Jenazah ke-25

Jenazah ke-25
Penjemputan jenazah MO di Bandara El Tari Kupang, NTT pada 22 Agustus 2020

22 Agustus 2020

Jika ada pertemuan, pasti ada perpisahan. Entah itu dipisahkan dengan jarak maupun ajal. Kapan dan dimana saling bertemu dan saling berpisah, hanya Tuhan yang tahu. Walaupun tugas manusia hanya menjalani takdir, namun perpisahan tetap menjadi bagian yang paling menyakitkan bagi seluruh umat manusia.

Sabtu (22/8/2020) pagi, aku kembali menjemput jenazah PMI dengan inisial MO dari Malaysia seorang diri karena suster Laurentina, PI sedang mengikuti pertemuan para suster. Aku tiba di Kargo Bandara EL Tari Kupang pada pukul 12.10 WITA. Di sana, sudah ada keluarga korban yang hadir untuk menyambut kedatangan jenazah. Aku menghampiri keluarga yang duduk berlindung dari panas matahari di bawah pohon beringin sambil menunggu jenazah. Pak Stef, perwakilan dari BP2MI (Badan Perlindungan Pekerja Migran Indonesia) juga menghampiri keluarga dengan menggenggam beberapa surat. Ia baru saja mengurus biaya peti jenazah dan menyampaikan beberapa hal kepada keluarga.

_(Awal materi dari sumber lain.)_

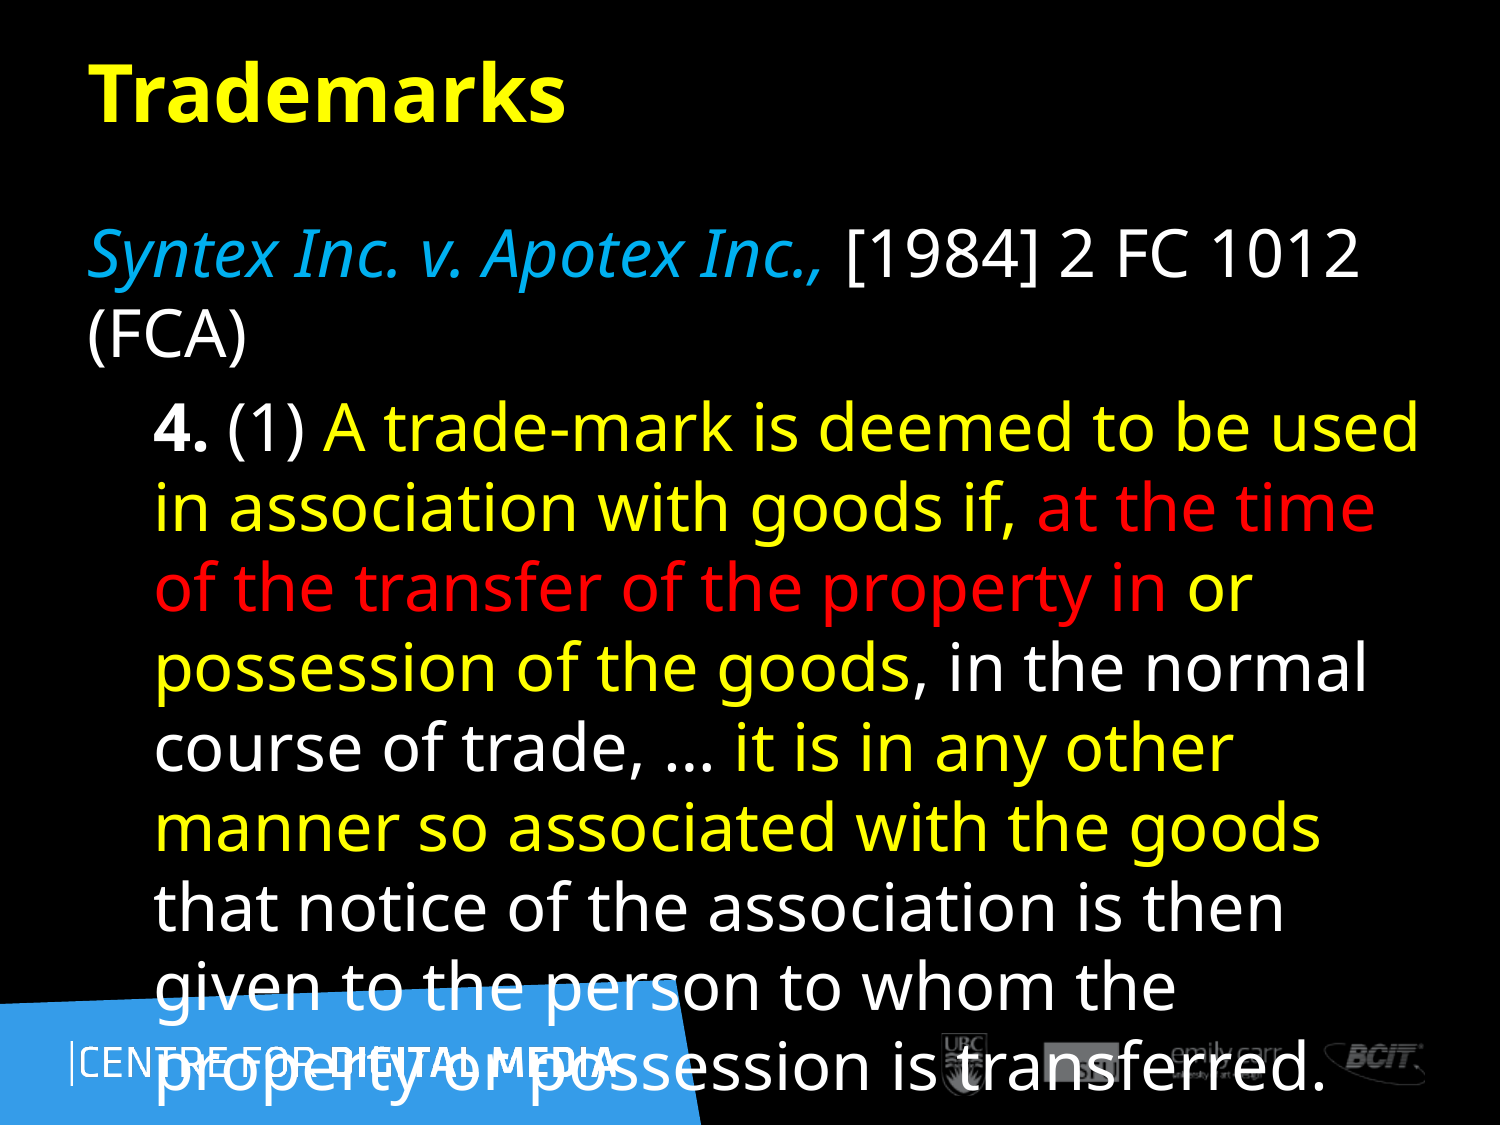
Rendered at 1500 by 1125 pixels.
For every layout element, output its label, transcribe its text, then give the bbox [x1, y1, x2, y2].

title Trademarks [75, 29, 1425, 152]
list Syntex Inc. v. Apotex Inc., [1984] 2 FC 1012 (FCA) 4. (1) A trade-mark is deemed to be used in association with goods if, at the time of the transfer of the property in or possession of the goods, in the normal course of trade, … it is in any other manner so associated with the goods that notice of the association is then given to the person to whom the property or possession is transferred. [75, 198, 1461, 944]
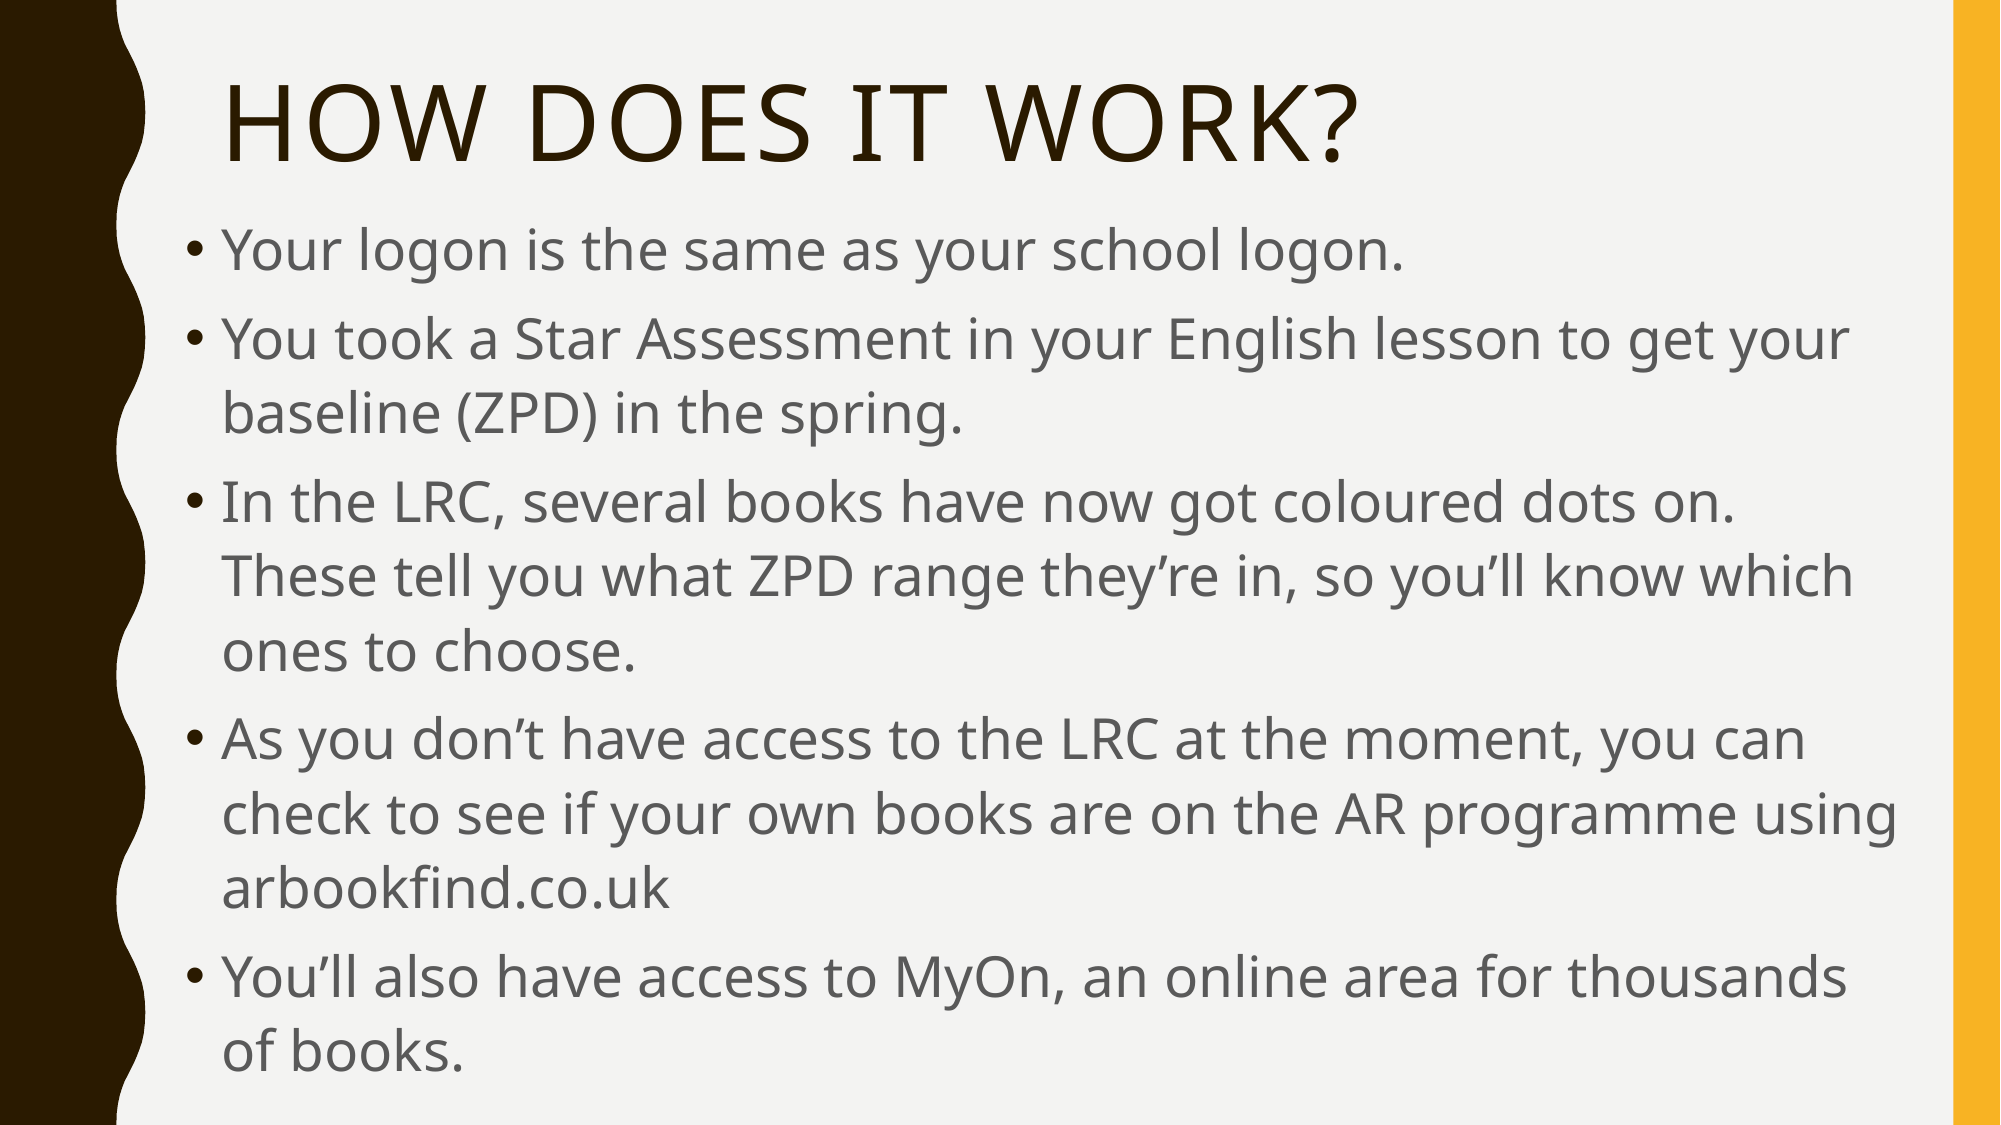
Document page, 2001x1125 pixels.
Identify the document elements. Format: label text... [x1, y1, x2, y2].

title How does it work? [205, 62, 1875, 200]
list Your logon is the same as your school logon. You took a Star Assessment in your English lesson to get your baseline (ZPD) in the spring. In the LRC, several books have now got coloured dots on. These tell you what ZPD range they’re in, so you’ll know which ones to choose. As you don’t have access to the LRC at the moment, you can check to see if your own books are on the AR programme using arbookfind.co.uk You’ll also have access to MyOn, an online area for thousands of books. [170, 200, 1923, 1095]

Aku mendekati mereka, sambil mendengarkan dengan seksama. Ia menjelaskan bahwa pihak B2PMI sudah mengurus semua administrasi pemulangan jenazah. Ia juga menjelaskan kepada keluarga bahwa ketika jenazah tiba di kampung halaman, keluarga harus bisa menghadirkan perwakilan dari pemerintah guna penandatanganan beberapa dokumen penting pemulangan jenazah.

Pria kelahiran Nispukan, pada 28 Februari 1983 sudah sepuluh tahun lebih membanting tulang bekerja di Malaysia. Ia dipercaya sebagai mandor, sementara isterinya dipercaya sebagai penyebar pupuk di Perusahaan Timor Enterprise di Lot 367, Kemena Industrial Estate 97000 Bintulu, Sarawak, Malaysia. Diusianya yang ke-37 tahun, ia harus menghadap sang Pencipta dan terpaksa meninggalkan ketiga anaknya yang masih kecil di kampung halaman. Isterinya yang setia turut mendampinginya hingga ke peristirahatan terakhir di kampung halaman.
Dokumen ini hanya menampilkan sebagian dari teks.